■ Task to complete
Continue the page on comparing MD5 checksums with PowerShell, starting right after its last line.

+++ Text

Determine and compare MD5 checksums with PowerShell

To ensure the data integrity of my photo archive, I wrote a PowerShell script that identifies corrupted .jpg, .jpeg, .dng and .cr2 files by determining their MD5 checksums and comparing them with previous checks. In principle, this script can also be used for other file types.

This script is primarily intended for archived data stocks that no longer change. Of course, you can also use it for data that is being edited from time to time. In this case, one must not forget that the MD5 checksums already change if, for example, the metadata of a JPG file is edited. So the message ATTENTION: Different MD5 checksums found on the command prompt does not necessarily indicate a corrupted file.

Note: There is also a PHP port of this script.

Features

Source Code

checksum.ps1
#######################################################################
## Determine and compare MD5 checksums with PowerShell               ##
## ----------------------------------------------------------------- ##
## Author:  Helmut Kaczmarek <email@helmutkaczmarek.de>              ##
## URL:     https://wiki.helmutkaczmarek.de/code:powershell:checksum ##
#######################################################################
 
# Settings
$dataFolder = "D:\Folder"
$scriptFolder = "D:\Folder\Checksum"
$checksumFolderPath = Join-Path -Path $scriptFolder -ChildPath "Lists"
$logFolderPath = Join-Path -Path $scriptFolder -ChildPath "Logs"
$allowedExtensions = "*.jpg", "*.jpeg", "*.dng", "*.cr2"
$timestamp = Get-Date -Format "yyyyMMdd_HHmmss"
 
# Create folder for checksum files (will be subfolder of $scriptFolder)
if (-not (Test-Path -Path $checksumFolderPath -PathType Container)) {
    New-Item -Path $checksumFolderPath -ItemType Directory
}
 
# Create folder for log files (will be subfolder of $scriptFolder)
if (-not (Test-Path -Path $logFolderPath -PathType Container)) {
    New-Item -Path $logFolderPath -ItemType Directory
}
 
# Create the checksum file
$checksumList = Join-Path -Path $checksumFolderPath -ChildPath ("${timestamp}_checksum.txt")
 
Add-Content -Path $checksumList -Value "MD5 checksums on: $(Get-Date -Format 'yyyy-MM-dd HH:mm:ss')"
Get-ChildItem -Recurse -File -Path $dataFolder -Include $allowedExtensions | ForEach-Object {
    $file = $_.FullName
    $md5 = Get-FileHash -Algorithm MD5 -Path $file
    $logEntry = "$($md5.Hash)  $file"
    Add-Content -Path $checksumList -Value $logEntry
    Write-Host "Processing $file"
}
 
# Keep the 10 most recent checksum files
$allChecksumFiles = Get-ChildItem -Path $checksumFolderPath -Filter "*_checksum.txt" | Sort-Object -Property LastWriteTime -Descending
$oldChecksumFiles = $allChecksumFiles | Select-Object -Skip 10
 
foreach ($oldFile in $oldChecksumFiles) {
    Remove-Item -Path $oldFile.FullName -Force
}
 
# Determine the last two checksum files
$allChecksumFiles = Get-ChildItem -Path $checksumFolderPath -Filter "*_checksum.txt" | Sort-Object -Property LastWriteTime -Descending
 
if ($allChecksumFiles.Count -lt 2) {
    Write-Host "INFO: Checksums could not be compared because there is currently only one checksum file."

++++++
+++ Material provided

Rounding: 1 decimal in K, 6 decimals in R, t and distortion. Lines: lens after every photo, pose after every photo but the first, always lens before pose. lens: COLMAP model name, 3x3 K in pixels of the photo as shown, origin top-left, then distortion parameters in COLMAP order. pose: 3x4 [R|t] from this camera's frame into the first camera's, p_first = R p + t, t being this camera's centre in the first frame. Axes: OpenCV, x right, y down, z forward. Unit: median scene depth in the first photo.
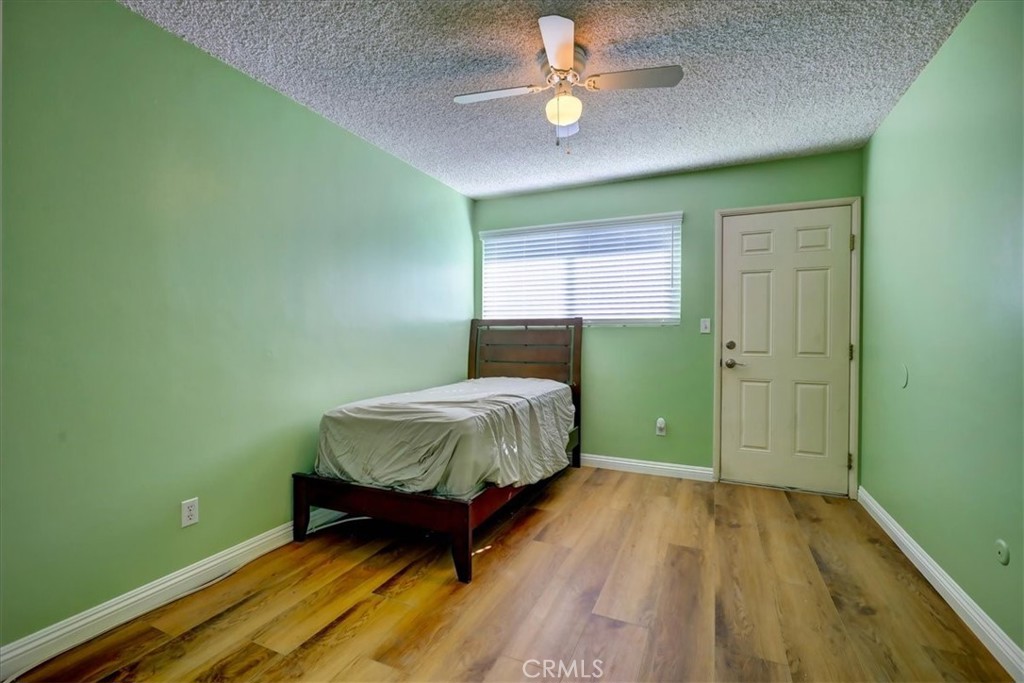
lens RADIAL K [[452.4, 0, 505.5], [0, 452.4, 339.7], [0, 0, 1]] dist [0.001031, 0.000101]
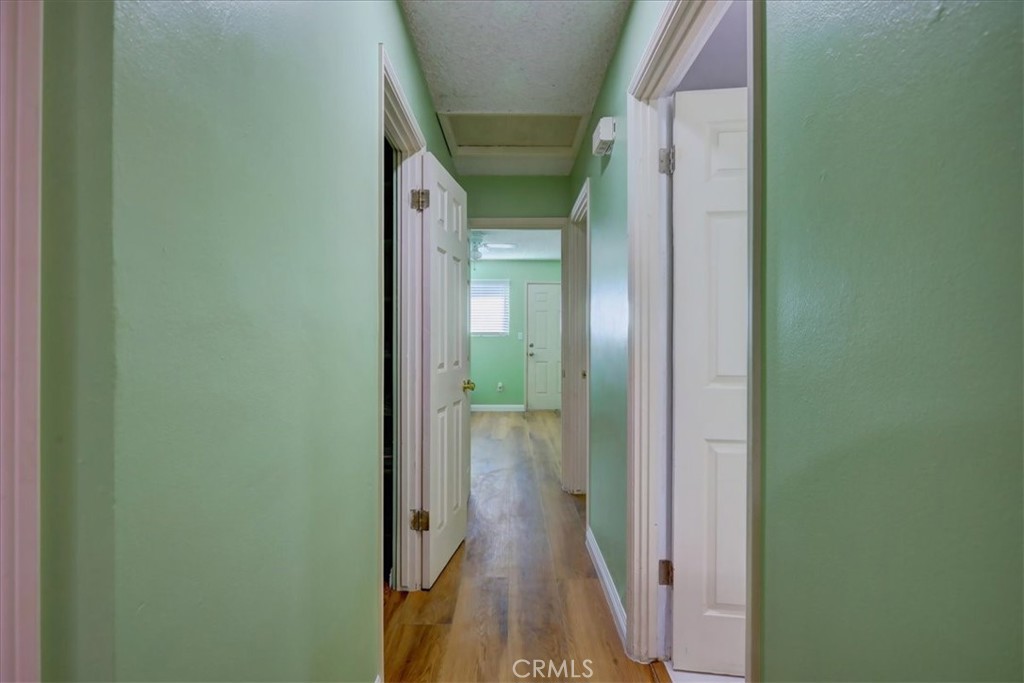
lens RADIAL K [[452.4, 0, 505.5], [0, 452.4, 339.7], [0, 0, 1]] dist [0.001031, 0.000101]
pose [[0.911996, -0.001988, 0.410193, -0.474571], [0.002652, 0.999996, -0.001051, -0.012093], [-0.410190, 0.002047, 0.911998, -0.867362]]
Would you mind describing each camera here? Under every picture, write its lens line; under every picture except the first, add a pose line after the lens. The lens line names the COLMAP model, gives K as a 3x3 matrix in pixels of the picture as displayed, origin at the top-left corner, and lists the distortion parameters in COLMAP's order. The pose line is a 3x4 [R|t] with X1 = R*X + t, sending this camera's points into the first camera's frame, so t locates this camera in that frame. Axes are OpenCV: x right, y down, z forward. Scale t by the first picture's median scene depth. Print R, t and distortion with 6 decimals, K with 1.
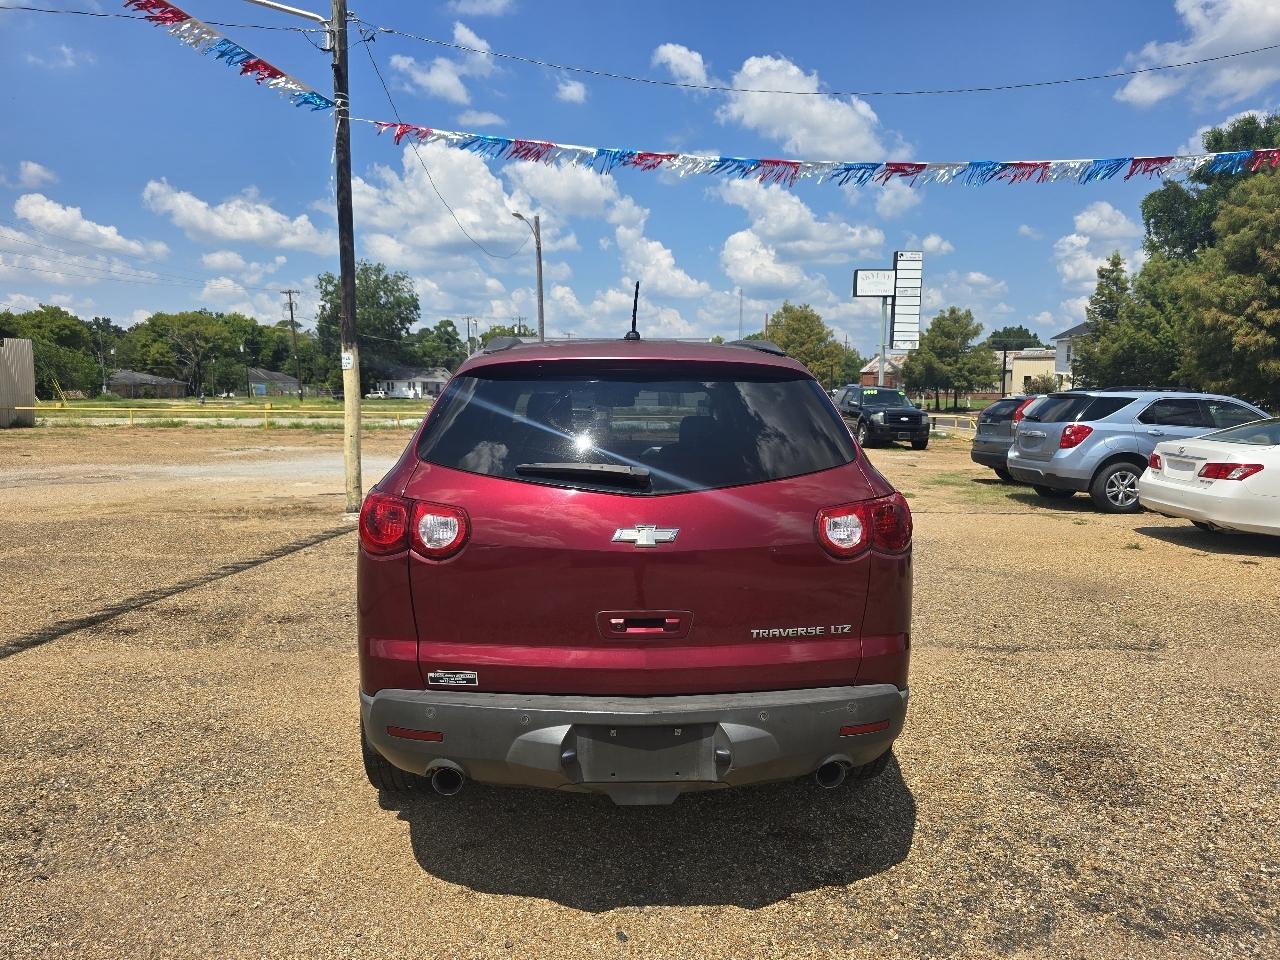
lens RADIAL K [[906.9, 0, 640.0], [0, 906.9, 480.0], [0, 0, 1]] dist [0.056866, -0.067188]
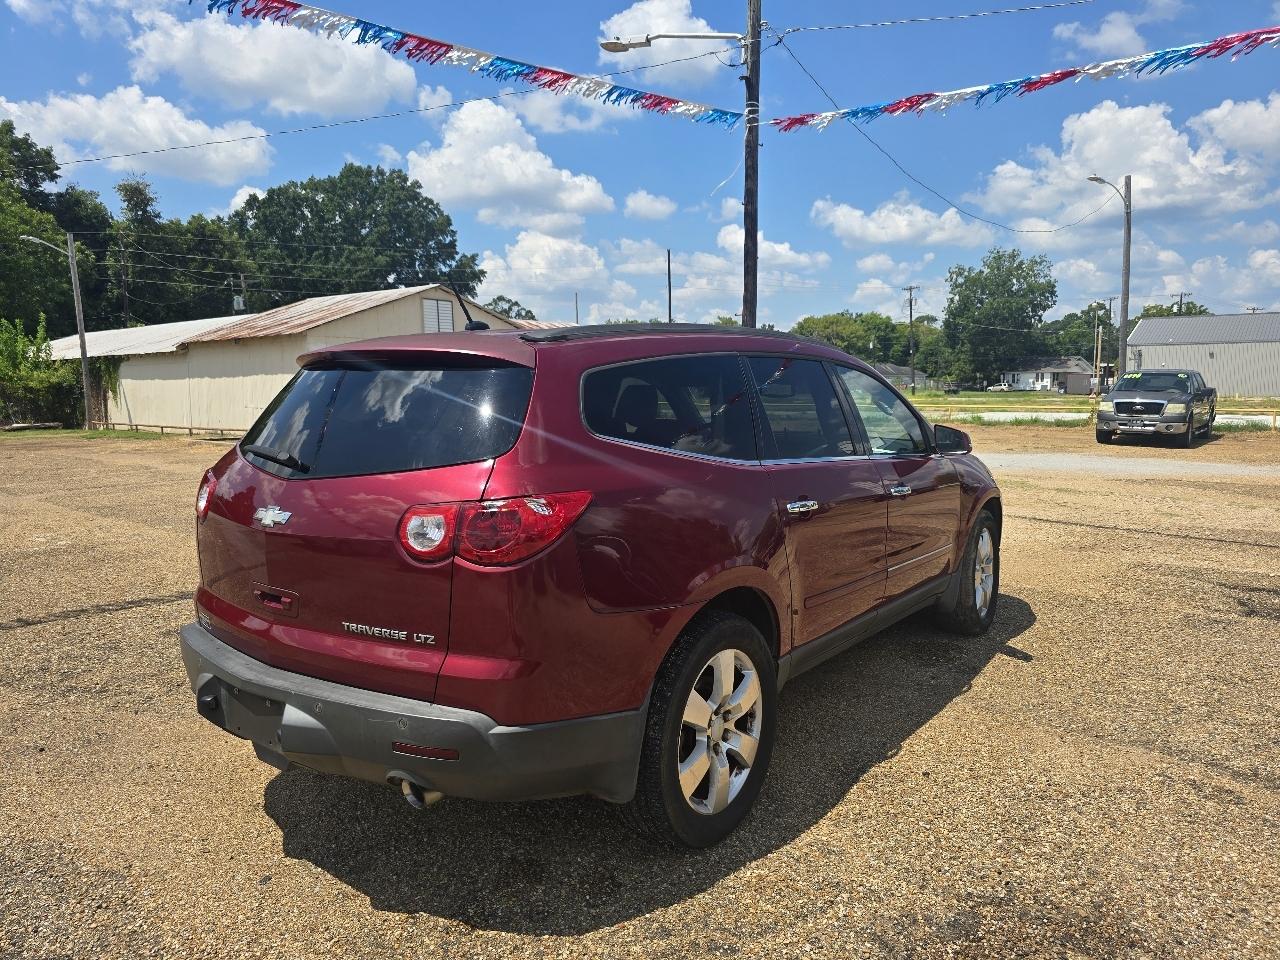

++++++

■ Answer to the exercise
    $logFile = Join-Path -Path $logFolderPath -ChildPath ("${timestamp}_log.txt")
    Add-Content -Path $logFile -Value "$(Get-Date -Format 'yyyy-MM-dd HH:mm:ss'): INFO: Checksums could not be compared because there is currently only one checksum file."
    Write-Host "The following log file was created:"
    Write-Host $logFile
}
else {
    $latestChecksumFile = $allChecksumFiles[0]
    $previousChecksumFile = $allChecksumFiles[1]
 
    # Read the checksums and filenames from the last two checksum files
    $latestChecksums = Get-Content -Path $latestChecksumFile.FullName
    $previousChecksums = Get-Content -Path $previousChecksumFile.FullName
 
    # Compare the checksums and create the log file
    $differentFiles = @()
 
    for ($i = 0; $i -lt $latestChecksums.Count; $i++) {
        $latestChecksum = $latestChecksums[$i] -split ' ', 2
        $previousChecksum = $previousChecksums[$i] -split ' ', 2
 
        $latestHash = $latestChecksum[0]
        $latestFile = $latestChecksum[1]
 
        $previousHash = $previousChecksum[0]
        $previousFile = $previousChecksum[1]
 
        if ($latestFile -eq $previousFile -and $latestHash -ne $previousHash) {
            $differentFiles += $latestFile
        }
    }
 
    # Create the log file
    $logFile = Join-Path -Path $logFolderPath -ChildPath ("${timestamp}_log.txt")
 
    Add-Content -Path $logFile -Value "Directory monitoring on: $(Get-Date -Format 'yyyy-MM-dd HH:mm:ss')"
    if ($differentFiles.Count -gt 0) {
        Write-Host "ATTENTION: Different MD5 checksums found!"
        Add-Content -Path $logFile -Value "ATTENTION: The following files have different checksums:"
        foreach ($file in $differentFiles) {
            Add-Content -Path $logFile -Value "  $file"
        }
    } else {
        Write-Host "INFO: No different MD5 checksums found."
        Add-Content -Path $logFile -Value "INFO: No different MD5 checksums found."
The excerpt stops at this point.